Esta razón, invariablemente nos hacía recapitular sobre nuestra infancia que, como la de la mayoría de los paceños de los años 50 y 60, se desenvolvió en la estrechez económica, y por lo tanto, nuestros juegos y juguetes, obedecían a los objetos que se tenían al alcance de las posibilidades de nuestros padres, como las pistolas de lámina y de rollitos de petardo, una y otra y otra navidad.
En la cotidianidad, eran las llantas de automóvil, las que rodábamos incansablemente con un amigo enrollado adentro.
Los del Choyal, tenían sus avalanchas de caparazón de caguama y se lanzaban en ellos vertiginosamente cerro abajo.
Cuando llegaron los Tonkas a La Paz, nos dejaron los ojos como platos y el maxilar desprendido de la cabeza, babeando por esos juguetes inalcanzables.
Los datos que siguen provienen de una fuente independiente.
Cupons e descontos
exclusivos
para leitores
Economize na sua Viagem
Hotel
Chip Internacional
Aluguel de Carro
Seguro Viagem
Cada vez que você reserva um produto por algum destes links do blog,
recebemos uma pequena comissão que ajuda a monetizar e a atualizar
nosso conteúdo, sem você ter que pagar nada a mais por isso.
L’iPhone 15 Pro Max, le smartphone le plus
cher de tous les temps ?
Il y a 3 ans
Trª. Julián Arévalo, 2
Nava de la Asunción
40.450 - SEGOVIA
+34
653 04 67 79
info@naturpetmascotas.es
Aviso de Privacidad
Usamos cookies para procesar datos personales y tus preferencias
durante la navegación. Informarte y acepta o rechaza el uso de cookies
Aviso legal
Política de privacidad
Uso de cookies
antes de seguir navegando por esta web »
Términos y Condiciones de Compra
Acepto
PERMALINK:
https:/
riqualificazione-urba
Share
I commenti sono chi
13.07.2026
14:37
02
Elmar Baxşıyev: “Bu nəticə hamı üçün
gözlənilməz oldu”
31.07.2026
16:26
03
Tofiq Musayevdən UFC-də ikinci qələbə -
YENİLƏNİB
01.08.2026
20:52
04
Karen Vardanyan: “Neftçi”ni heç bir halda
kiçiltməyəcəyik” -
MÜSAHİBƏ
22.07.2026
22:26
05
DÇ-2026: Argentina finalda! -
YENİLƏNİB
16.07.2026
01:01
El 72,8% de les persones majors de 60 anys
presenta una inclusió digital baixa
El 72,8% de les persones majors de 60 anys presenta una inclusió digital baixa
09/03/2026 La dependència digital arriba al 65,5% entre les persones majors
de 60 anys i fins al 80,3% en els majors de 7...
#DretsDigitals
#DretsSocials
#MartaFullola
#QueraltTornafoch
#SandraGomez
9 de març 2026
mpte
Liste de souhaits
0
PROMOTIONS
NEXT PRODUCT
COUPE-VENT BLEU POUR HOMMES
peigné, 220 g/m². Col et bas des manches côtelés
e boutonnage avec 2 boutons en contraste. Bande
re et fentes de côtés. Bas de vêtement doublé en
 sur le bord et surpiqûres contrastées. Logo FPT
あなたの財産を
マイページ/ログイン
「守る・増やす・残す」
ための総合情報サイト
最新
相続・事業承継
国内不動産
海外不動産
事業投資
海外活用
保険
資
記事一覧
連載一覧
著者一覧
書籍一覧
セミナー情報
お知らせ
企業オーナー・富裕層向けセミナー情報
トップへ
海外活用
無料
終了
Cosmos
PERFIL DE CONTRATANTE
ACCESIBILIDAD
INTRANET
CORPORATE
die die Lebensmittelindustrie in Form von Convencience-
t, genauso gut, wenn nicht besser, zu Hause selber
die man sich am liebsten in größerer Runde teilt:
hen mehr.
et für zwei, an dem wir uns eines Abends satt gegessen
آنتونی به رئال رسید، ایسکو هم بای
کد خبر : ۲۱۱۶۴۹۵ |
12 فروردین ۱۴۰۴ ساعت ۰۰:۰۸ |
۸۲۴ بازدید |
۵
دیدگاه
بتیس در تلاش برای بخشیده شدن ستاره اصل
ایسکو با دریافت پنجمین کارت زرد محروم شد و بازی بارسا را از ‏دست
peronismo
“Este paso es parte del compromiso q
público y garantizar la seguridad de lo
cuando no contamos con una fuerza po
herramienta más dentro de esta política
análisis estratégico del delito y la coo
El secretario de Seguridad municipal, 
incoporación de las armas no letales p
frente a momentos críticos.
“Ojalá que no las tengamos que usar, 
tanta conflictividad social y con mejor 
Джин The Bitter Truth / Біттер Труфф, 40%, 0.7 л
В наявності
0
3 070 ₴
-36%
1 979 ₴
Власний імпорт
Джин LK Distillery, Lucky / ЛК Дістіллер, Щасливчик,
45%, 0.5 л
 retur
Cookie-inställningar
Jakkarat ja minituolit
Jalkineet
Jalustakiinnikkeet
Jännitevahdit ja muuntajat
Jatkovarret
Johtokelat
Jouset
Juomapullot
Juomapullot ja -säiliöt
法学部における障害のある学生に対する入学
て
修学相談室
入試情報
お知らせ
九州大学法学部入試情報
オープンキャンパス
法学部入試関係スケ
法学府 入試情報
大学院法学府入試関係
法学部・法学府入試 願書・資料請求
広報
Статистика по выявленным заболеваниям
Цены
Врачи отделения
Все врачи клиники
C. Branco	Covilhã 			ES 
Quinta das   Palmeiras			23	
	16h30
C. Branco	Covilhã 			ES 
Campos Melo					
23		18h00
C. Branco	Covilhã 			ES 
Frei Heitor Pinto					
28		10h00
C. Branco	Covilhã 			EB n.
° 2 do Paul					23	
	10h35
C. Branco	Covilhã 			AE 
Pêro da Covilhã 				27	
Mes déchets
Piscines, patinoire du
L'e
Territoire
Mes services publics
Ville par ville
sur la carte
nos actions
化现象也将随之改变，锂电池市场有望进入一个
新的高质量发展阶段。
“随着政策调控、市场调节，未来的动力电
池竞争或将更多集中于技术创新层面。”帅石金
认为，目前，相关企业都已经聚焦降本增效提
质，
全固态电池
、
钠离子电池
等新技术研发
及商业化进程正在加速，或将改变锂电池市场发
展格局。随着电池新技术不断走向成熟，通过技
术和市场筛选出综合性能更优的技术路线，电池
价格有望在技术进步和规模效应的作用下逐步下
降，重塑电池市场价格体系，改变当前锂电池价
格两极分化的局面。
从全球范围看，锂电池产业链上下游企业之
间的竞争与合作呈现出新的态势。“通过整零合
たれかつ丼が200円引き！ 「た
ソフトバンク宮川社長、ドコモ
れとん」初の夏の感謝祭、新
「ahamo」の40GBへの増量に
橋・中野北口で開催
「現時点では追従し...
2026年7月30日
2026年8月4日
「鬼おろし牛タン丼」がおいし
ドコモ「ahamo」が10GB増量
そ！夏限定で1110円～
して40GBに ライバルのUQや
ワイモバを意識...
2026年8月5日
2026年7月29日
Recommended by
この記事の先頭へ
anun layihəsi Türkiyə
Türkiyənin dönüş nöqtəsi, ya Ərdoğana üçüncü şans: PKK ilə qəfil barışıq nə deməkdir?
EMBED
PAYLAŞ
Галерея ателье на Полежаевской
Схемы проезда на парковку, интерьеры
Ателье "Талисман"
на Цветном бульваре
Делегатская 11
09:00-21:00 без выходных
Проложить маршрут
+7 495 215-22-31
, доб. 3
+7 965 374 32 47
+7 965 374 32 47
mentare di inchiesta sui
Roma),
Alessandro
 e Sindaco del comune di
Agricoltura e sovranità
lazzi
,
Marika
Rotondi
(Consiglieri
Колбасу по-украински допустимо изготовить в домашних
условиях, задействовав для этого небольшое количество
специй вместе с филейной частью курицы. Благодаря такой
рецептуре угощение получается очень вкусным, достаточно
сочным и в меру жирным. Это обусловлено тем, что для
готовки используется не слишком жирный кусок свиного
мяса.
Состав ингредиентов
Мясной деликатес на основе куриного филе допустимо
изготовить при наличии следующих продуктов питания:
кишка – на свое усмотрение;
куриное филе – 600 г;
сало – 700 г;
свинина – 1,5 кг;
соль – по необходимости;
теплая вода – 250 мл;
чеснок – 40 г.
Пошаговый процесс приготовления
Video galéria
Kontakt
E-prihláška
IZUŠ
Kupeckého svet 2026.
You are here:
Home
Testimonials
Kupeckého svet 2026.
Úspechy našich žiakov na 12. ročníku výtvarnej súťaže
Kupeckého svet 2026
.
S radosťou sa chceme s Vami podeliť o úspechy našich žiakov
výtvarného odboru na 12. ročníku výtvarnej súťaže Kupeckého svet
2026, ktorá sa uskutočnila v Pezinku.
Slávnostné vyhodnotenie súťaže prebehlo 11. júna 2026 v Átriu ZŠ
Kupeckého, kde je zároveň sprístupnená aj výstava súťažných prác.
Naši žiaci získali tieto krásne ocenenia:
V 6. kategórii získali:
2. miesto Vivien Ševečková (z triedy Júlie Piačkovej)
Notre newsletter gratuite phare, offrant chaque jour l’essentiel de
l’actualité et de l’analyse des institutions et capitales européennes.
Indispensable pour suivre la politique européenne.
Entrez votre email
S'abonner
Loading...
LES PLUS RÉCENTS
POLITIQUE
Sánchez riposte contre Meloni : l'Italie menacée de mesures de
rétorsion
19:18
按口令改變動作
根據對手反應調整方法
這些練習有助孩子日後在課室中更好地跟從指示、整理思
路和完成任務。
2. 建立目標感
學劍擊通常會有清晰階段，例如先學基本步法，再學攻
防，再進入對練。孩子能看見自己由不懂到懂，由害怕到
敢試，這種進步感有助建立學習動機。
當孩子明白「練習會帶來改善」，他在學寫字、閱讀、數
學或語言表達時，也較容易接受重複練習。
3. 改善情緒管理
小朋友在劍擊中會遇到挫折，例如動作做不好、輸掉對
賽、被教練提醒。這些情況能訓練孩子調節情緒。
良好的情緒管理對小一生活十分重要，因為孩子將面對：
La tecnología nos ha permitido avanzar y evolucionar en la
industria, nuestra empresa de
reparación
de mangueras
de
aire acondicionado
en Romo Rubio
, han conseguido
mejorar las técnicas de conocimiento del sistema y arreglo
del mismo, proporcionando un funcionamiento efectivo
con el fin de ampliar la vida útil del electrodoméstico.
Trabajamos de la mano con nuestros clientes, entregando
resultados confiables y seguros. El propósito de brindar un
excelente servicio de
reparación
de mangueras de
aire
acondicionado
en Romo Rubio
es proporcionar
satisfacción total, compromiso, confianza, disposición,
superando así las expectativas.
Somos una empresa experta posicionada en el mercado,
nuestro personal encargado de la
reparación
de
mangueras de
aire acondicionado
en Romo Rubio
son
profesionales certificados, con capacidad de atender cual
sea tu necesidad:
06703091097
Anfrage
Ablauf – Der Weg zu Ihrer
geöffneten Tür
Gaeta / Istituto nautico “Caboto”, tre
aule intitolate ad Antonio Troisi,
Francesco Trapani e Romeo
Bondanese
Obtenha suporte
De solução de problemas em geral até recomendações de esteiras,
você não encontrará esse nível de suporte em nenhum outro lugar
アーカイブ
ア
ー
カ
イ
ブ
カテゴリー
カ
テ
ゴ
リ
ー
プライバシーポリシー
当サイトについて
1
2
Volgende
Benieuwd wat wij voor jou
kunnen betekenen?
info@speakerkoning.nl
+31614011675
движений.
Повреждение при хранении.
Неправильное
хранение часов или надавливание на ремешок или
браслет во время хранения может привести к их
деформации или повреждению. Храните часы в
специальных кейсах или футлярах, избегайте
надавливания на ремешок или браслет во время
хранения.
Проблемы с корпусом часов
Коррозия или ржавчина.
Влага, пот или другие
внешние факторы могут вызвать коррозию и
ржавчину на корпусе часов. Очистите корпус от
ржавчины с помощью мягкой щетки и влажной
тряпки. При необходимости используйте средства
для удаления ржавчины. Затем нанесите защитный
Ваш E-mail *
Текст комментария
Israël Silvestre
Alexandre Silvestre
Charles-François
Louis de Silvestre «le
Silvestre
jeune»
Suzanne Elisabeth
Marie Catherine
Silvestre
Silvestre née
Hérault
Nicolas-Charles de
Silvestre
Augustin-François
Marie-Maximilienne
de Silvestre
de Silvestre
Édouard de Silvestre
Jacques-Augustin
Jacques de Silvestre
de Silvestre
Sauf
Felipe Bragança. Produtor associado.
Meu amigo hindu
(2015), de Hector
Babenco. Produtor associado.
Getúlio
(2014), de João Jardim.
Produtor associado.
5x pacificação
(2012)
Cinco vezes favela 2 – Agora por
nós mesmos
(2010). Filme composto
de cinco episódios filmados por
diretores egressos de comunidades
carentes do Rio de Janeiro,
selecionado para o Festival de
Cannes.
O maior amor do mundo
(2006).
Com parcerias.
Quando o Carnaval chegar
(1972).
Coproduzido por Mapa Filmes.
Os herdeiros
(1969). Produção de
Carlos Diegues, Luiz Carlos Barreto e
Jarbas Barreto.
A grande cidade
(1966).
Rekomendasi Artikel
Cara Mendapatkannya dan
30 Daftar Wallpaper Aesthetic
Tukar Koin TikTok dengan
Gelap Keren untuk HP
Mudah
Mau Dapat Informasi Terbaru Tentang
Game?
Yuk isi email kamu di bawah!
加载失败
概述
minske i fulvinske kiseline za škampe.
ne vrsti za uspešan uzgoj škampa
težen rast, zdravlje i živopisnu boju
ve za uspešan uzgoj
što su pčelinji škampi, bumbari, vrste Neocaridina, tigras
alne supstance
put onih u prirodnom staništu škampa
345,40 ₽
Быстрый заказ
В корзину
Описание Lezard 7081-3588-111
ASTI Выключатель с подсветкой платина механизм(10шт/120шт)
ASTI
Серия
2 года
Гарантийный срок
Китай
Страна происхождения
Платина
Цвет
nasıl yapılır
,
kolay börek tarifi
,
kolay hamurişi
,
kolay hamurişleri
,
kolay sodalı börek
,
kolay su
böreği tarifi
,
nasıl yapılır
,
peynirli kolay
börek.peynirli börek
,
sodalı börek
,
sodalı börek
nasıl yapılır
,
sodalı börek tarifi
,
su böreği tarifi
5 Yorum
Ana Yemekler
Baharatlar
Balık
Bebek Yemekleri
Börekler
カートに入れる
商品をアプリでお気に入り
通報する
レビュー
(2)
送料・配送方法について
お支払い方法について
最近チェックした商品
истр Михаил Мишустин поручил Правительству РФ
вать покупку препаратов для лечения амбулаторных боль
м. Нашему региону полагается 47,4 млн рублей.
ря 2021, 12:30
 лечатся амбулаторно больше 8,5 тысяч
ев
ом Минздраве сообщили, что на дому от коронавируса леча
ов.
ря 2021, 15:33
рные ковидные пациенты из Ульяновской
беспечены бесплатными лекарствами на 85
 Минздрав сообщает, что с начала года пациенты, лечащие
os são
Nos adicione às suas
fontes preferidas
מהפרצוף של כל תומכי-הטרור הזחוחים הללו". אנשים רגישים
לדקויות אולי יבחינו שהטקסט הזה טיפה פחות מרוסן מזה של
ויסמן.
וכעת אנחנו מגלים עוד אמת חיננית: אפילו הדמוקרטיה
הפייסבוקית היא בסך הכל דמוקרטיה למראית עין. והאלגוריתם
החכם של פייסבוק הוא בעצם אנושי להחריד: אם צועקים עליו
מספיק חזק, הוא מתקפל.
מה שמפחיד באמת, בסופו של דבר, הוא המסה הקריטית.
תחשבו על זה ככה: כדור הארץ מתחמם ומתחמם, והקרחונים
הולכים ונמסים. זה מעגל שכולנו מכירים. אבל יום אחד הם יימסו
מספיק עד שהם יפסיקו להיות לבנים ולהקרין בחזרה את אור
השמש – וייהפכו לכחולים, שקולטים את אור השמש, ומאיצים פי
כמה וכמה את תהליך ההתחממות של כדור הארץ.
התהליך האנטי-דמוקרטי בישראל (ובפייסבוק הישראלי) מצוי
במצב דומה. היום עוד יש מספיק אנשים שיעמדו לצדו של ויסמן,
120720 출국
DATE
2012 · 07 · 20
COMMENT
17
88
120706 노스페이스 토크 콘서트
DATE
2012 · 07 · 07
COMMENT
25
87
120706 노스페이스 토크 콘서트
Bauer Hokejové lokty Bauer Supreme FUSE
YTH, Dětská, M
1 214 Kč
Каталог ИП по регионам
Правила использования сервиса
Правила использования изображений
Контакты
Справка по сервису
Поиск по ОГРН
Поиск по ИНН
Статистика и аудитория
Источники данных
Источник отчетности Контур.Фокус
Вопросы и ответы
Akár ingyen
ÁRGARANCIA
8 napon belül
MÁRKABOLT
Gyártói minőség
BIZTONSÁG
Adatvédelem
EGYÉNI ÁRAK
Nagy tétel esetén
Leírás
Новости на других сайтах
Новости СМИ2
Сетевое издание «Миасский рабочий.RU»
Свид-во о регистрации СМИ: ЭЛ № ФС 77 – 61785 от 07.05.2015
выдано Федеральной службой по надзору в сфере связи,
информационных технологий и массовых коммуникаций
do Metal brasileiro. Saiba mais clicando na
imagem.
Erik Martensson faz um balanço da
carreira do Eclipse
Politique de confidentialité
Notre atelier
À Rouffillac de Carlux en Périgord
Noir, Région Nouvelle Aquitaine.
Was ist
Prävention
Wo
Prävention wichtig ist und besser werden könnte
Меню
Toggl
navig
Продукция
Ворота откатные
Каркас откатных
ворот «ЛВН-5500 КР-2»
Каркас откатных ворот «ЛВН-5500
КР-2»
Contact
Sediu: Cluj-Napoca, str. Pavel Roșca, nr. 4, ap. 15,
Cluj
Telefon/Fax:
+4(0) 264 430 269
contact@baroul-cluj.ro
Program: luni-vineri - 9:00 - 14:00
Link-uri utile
Accedían a ellos, los niños Ruffo, Cornejo, Arámburo, Tuchmann, Sotelo, Schcolnik, y de ahí para adelante.
En mi caso, vivía a la vuelta de la esquina de la casa de don David Schcolnik, de la Bravo, y yo en Rosales y Altamirano.
En plena canícula y a pata pelada con la tierra hirviendo, siendo apenas un niño, salía con la carretilla para comprar un cuarto de barra de hielo frente a Telmex; ahí atendían el Sr. Paz y el Tiburón, enfundados en botas de hule y armados con sus pinzas gigantescas y un picahielo en la diestra.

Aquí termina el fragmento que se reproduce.